━━━━━ Records for this exercise
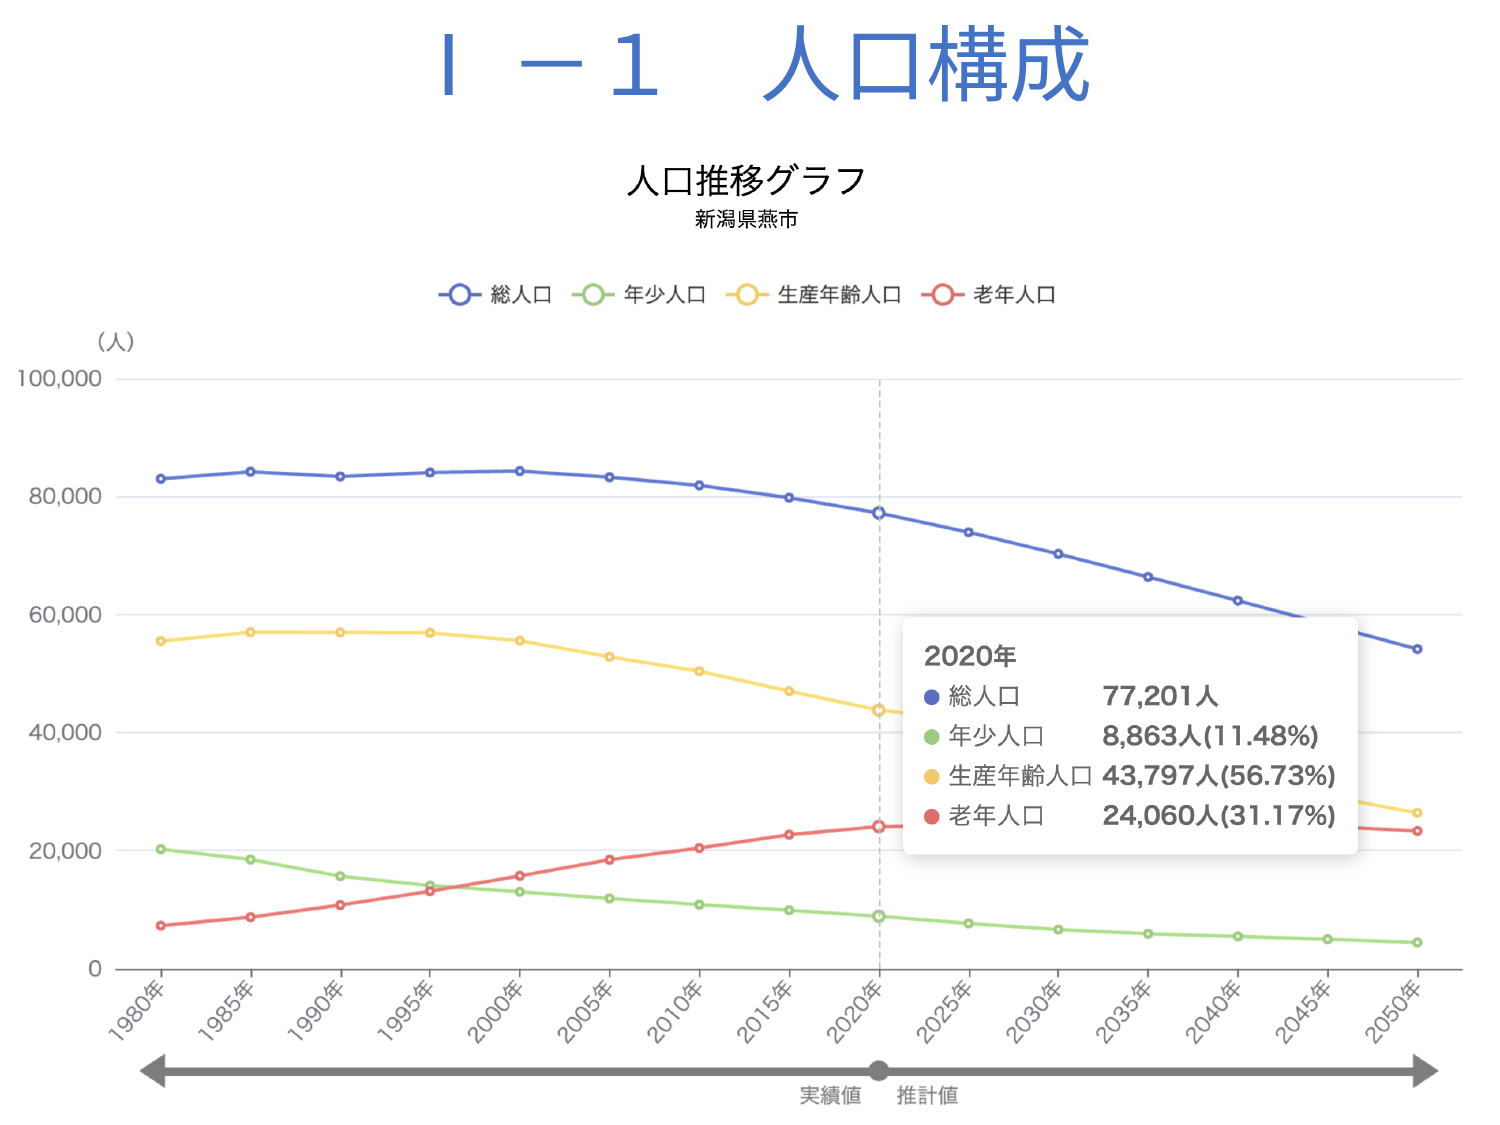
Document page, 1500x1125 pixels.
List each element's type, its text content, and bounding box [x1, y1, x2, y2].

picture [0, 145, 1500, 1125]
title Ⅰ－１ 人口構成 [103, 0, 1397, 137]
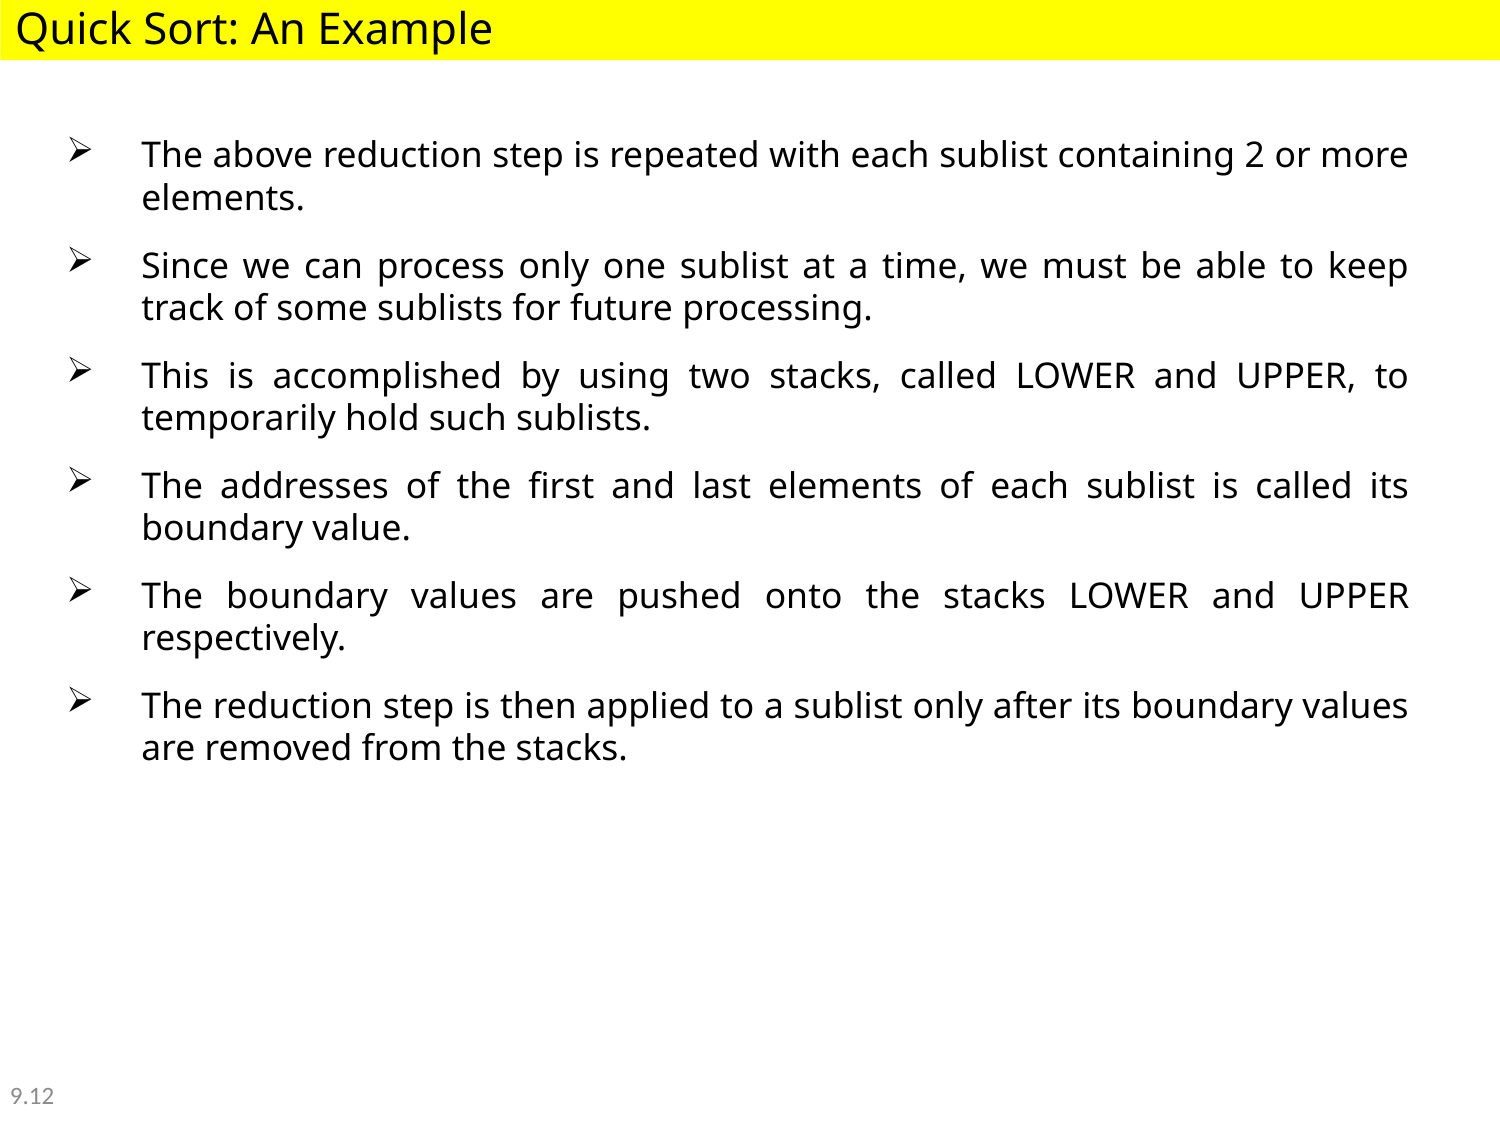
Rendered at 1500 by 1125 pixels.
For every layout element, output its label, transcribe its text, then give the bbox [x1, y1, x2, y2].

text_box Quick Sort: An Example [0, 0, 1500, 61]
list The above reduction step is repeated with each sublist containing 2 or more elements. Since we can process only one sublist at a time, we must be able to keep track of some sublists for future processing. This is accomplished by using two stacks, called LOWER and UPPER, to temporarily hold such sublists. The addresses of the first and last elements of each sublist is called its boundary value. The boundary values are pushed onto the stacks LOWER and UPPER respectively. The reduction step is then applied to a sublist only after its boundary values are removed from the stacks. [51, 125, 1425, 969]
slide_number 9.12 [0, 1063, 119, 1125]
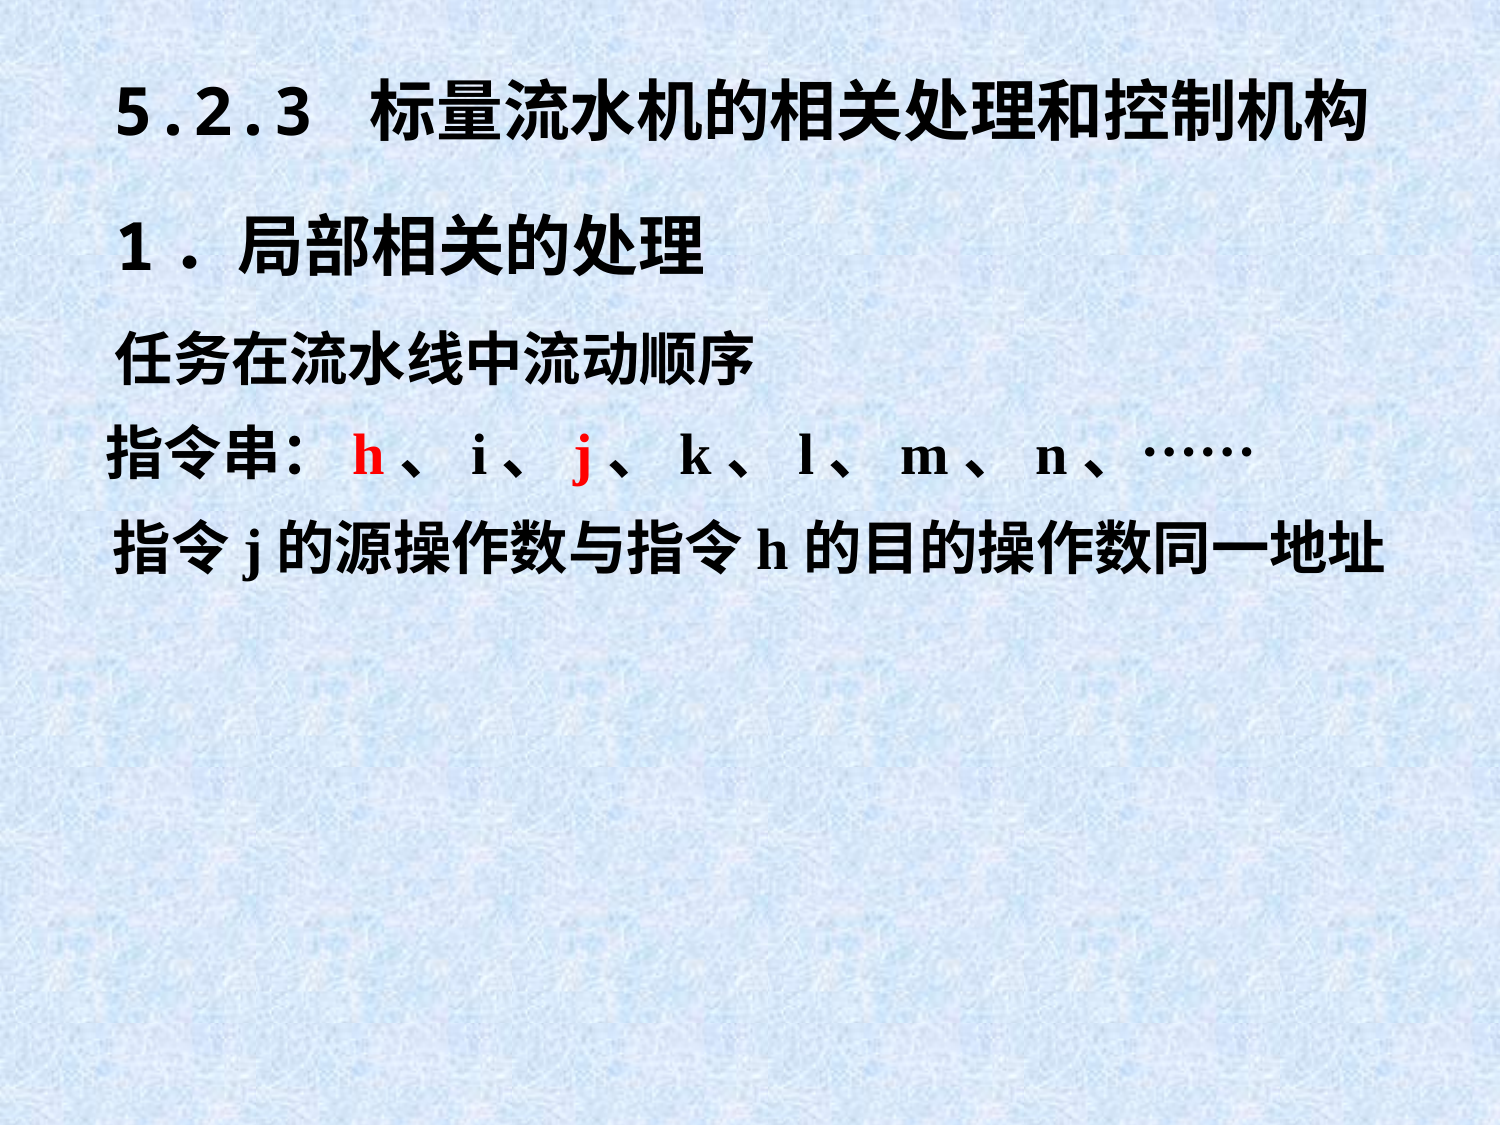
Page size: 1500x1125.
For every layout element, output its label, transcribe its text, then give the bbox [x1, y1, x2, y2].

picture [0, 0, 1500, 1125]
text_box 指令串：h、i、j、k、l、m、n、…… [91, 408, 1365, 494]
text_box 指令j的源操作数与指令h的目的操作数同一地址 [98, 503, 1459, 589]
text_box 任务在流水线中流动顺序 [100, 314, 1329, 400]
title 1．局部相关的处理 [100, 196, 857, 291]
text_box 5.2.3 标量流水机的相关处理和控制机构 [88, 42, 1412, 175]
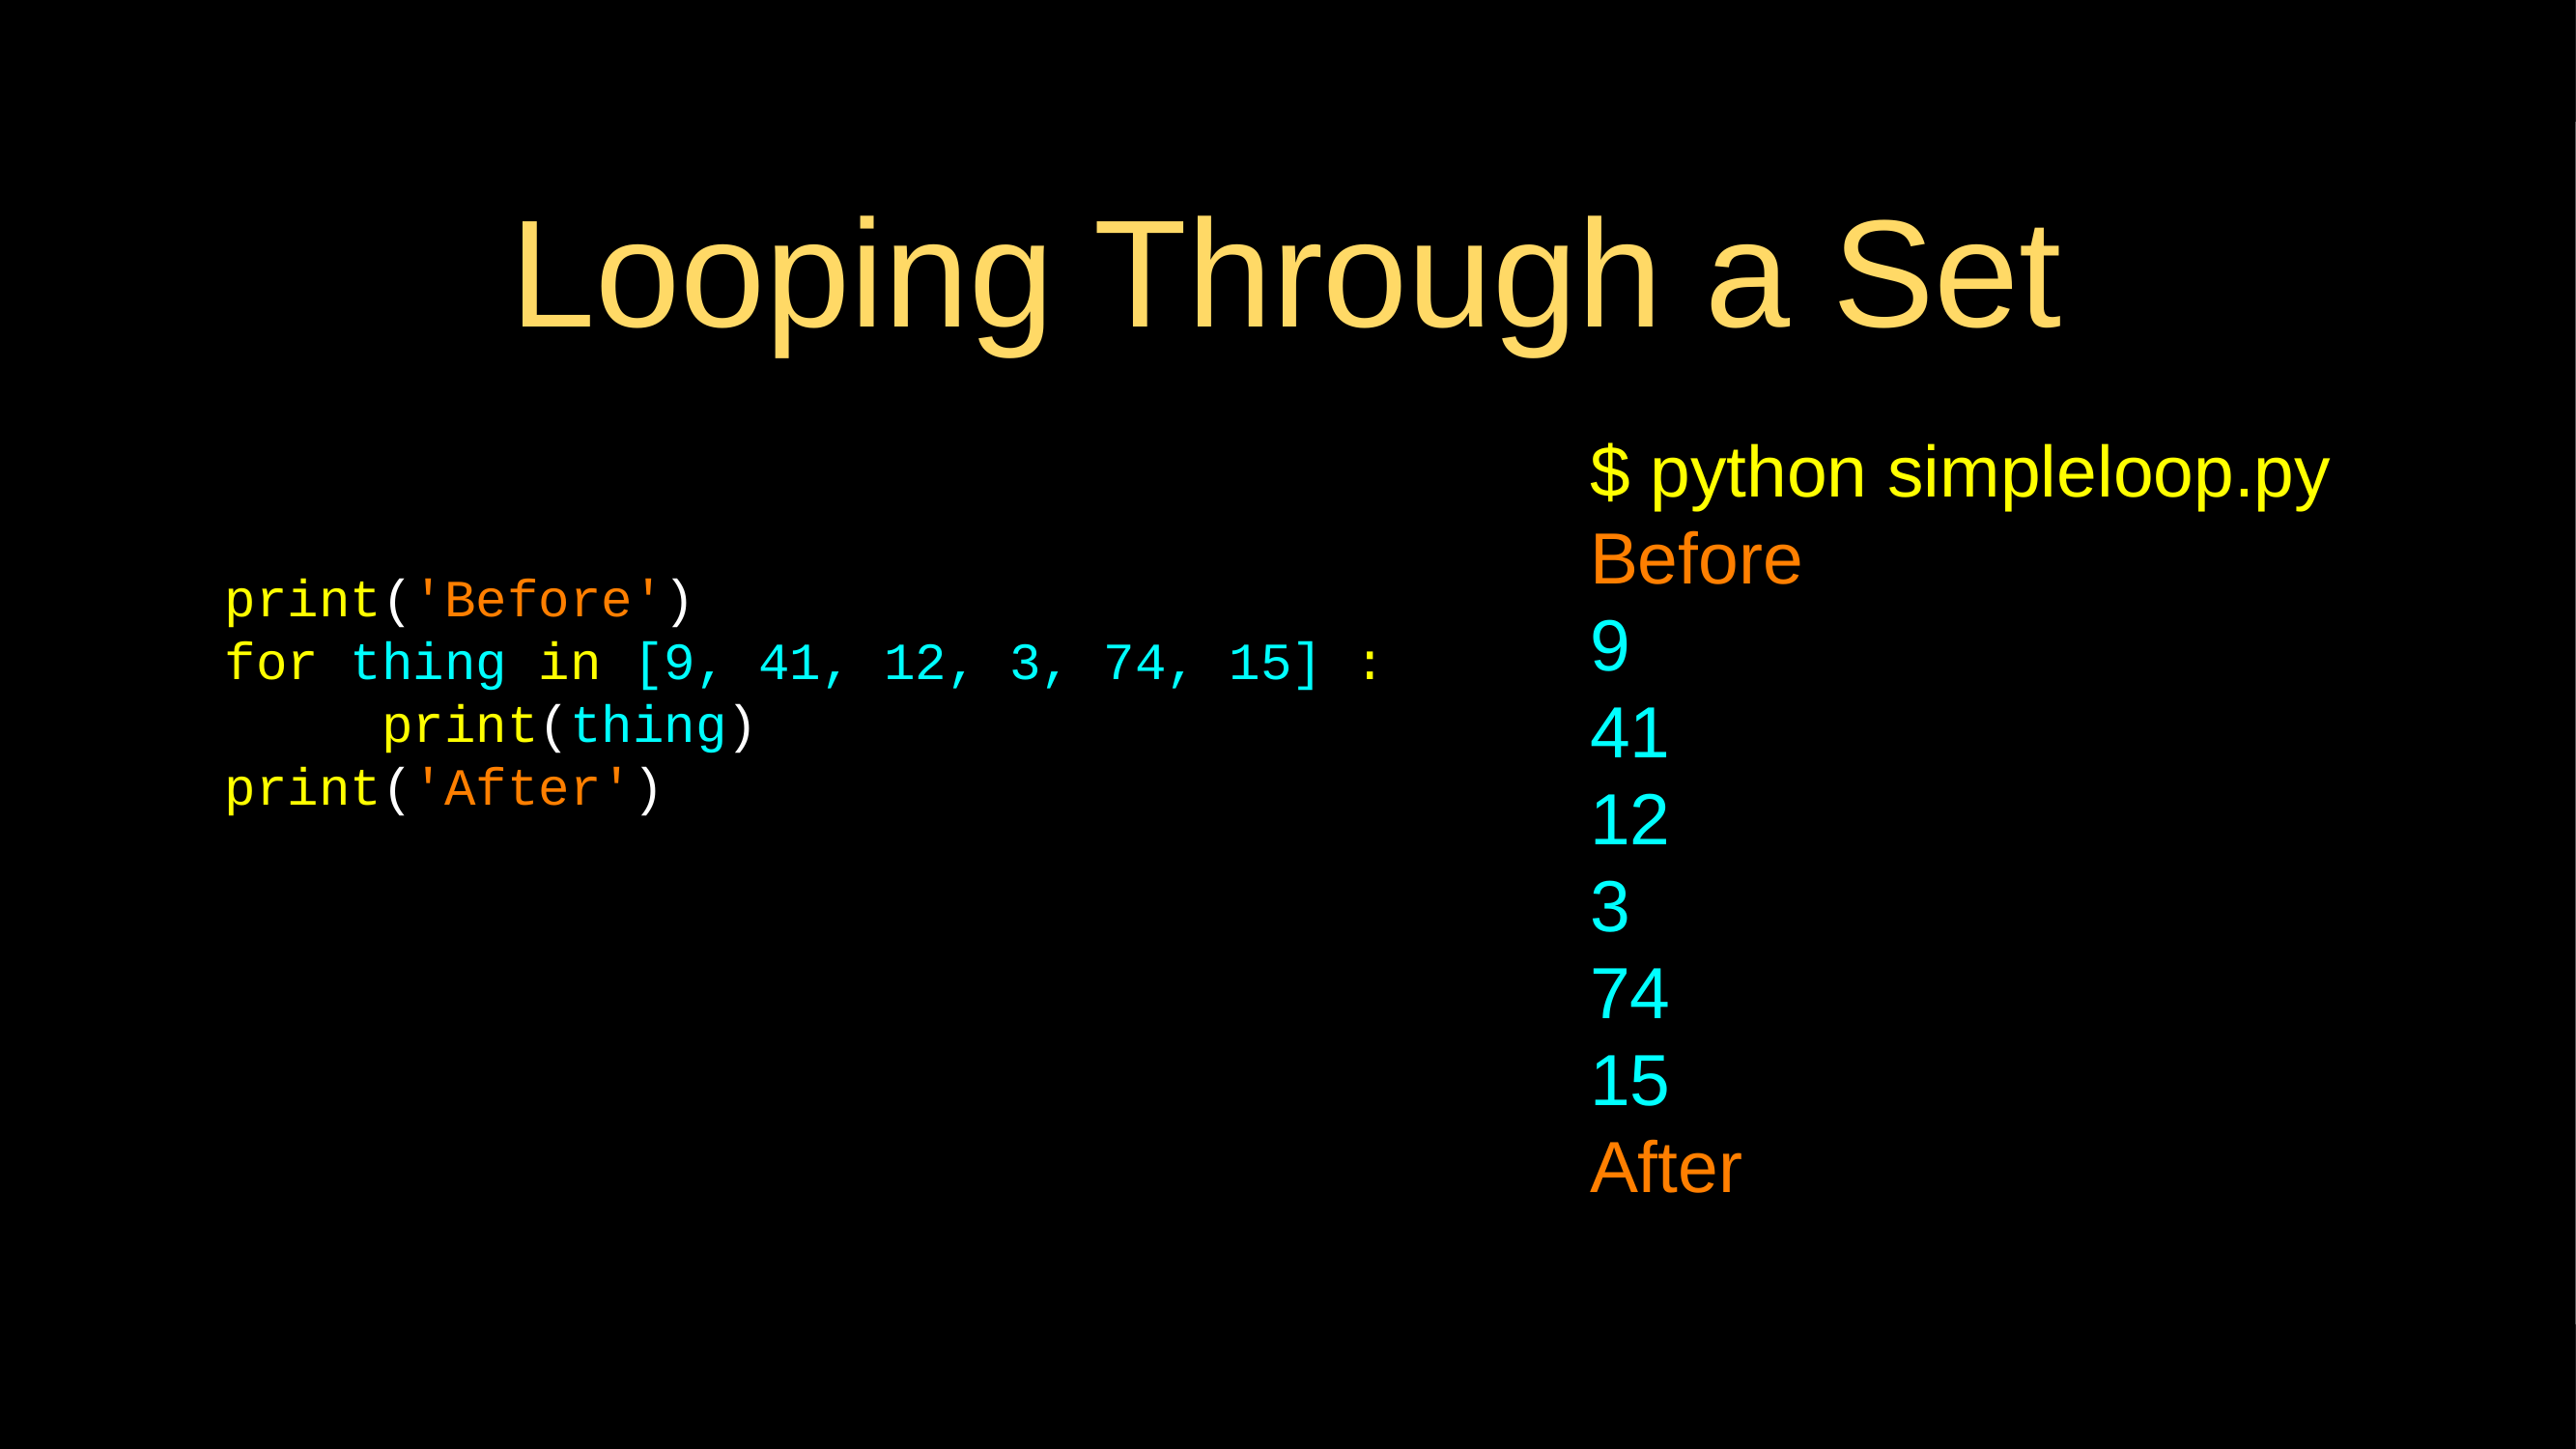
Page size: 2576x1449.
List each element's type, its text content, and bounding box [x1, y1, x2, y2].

text_box print('Before') for thing in [9, 41, 12, 3, 74, 15] : print(thing) print('After') [224, 514, 1458, 866]
text_box $ python simpleloop.py Before 9 41 12 3 74 15 After [1590, 420, 2345, 1211]
title Looping Through a Set [183, 129, 2391, 403]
━━━━━━━━━━
[Task objective]:
Without any pictures, return the entries exactly as given.

[Task solution]:
Document page, 1500x1125 pixels.
List each element's type, its text content, and bounding box [x1, y1, x2, y2].

picture [0, 145, 1500, 1125]
title Ⅰ－１ 人口構成 [103, 0, 1397, 137]
Rendered at 1500 by 1125 pixels.
For every layout element, output its label, transcribe its text, then give the bbox [x1, y1, x2, y2].

text_box Quick Sort: An Example [0, 0, 1500, 61]
list The above reduction step is repeated with each sublist containing 2 or more elements. Since we can process only one sublist at a time, we must be able to keep track of some sublists for future processing. This is accomplished by using two stacks, called LOWER and UPPER, to temporarily hold such sublists. The addresses of the first and last elements of each sublist is called its boundary value. The boundary values are pushed onto the stacks LOWER and UPPER respectively. The reduction step is then applied to a sublist only after its boundary values are removed from the stacks. [51, 125, 1425, 969]
slide_number 9.12 [0, 1063, 119, 1125]
Page size: 1500x1125.
For every layout element, output its label, transcribe its text, then give the bbox [x1, y1, x2, y2].

picture [0, 0, 1500, 1125]
text_box 指令串：h、i、j、k、l、m、n、…… [91, 408, 1365, 494]
text_box 指令j的源操作数与指令h的目的操作数同一地址 [98, 503, 1459, 589]
text_box 任务在流水线中流动顺序 [100, 314, 1329, 400]
title 1．局部相关的处理 [100, 196, 857, 291]
text_box 5.2.3 标量流水机的相关处理和控制机构 [88, 42, 1412, 175]
Page size: 2576x1449.
List each element's type, its text content, and bounding box [x1, y1, x2, y2].

text_box print('Before') for thing in [9, 41, 12, 3, 74, 15] : print(thing) print('After') [224, 514, 1458, 866]
text_box $ python simpleloop.py Before 9 41 12 3 74 15 After [1590, 420, 2345, 1211]
title Looping Through a Set [183, 129, 2391, 403]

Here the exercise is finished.